Exercise inputs ::
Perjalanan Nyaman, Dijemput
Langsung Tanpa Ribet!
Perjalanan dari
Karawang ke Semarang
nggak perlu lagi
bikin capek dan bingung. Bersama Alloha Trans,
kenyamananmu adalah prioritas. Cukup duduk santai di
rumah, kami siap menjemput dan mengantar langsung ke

...

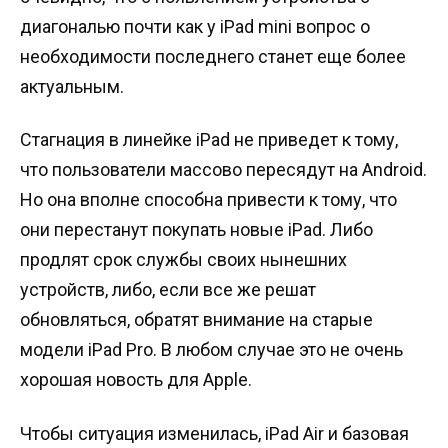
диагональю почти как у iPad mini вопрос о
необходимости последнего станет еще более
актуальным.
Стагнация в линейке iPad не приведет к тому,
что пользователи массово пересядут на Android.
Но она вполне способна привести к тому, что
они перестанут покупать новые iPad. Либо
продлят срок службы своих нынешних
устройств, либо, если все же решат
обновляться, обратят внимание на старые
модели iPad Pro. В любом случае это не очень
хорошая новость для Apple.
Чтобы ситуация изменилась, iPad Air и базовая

Task directions :: Taking the entries above, print exactly the lines starting at the line with "хорошая новость для Apple." and ending at the line with "Чтобы ситуация изменилась, iPad Air и базовая", both included.

Task response ::
хорошая новость для Apple.
Чтобы ситуация изменилась, iPad Air и базовая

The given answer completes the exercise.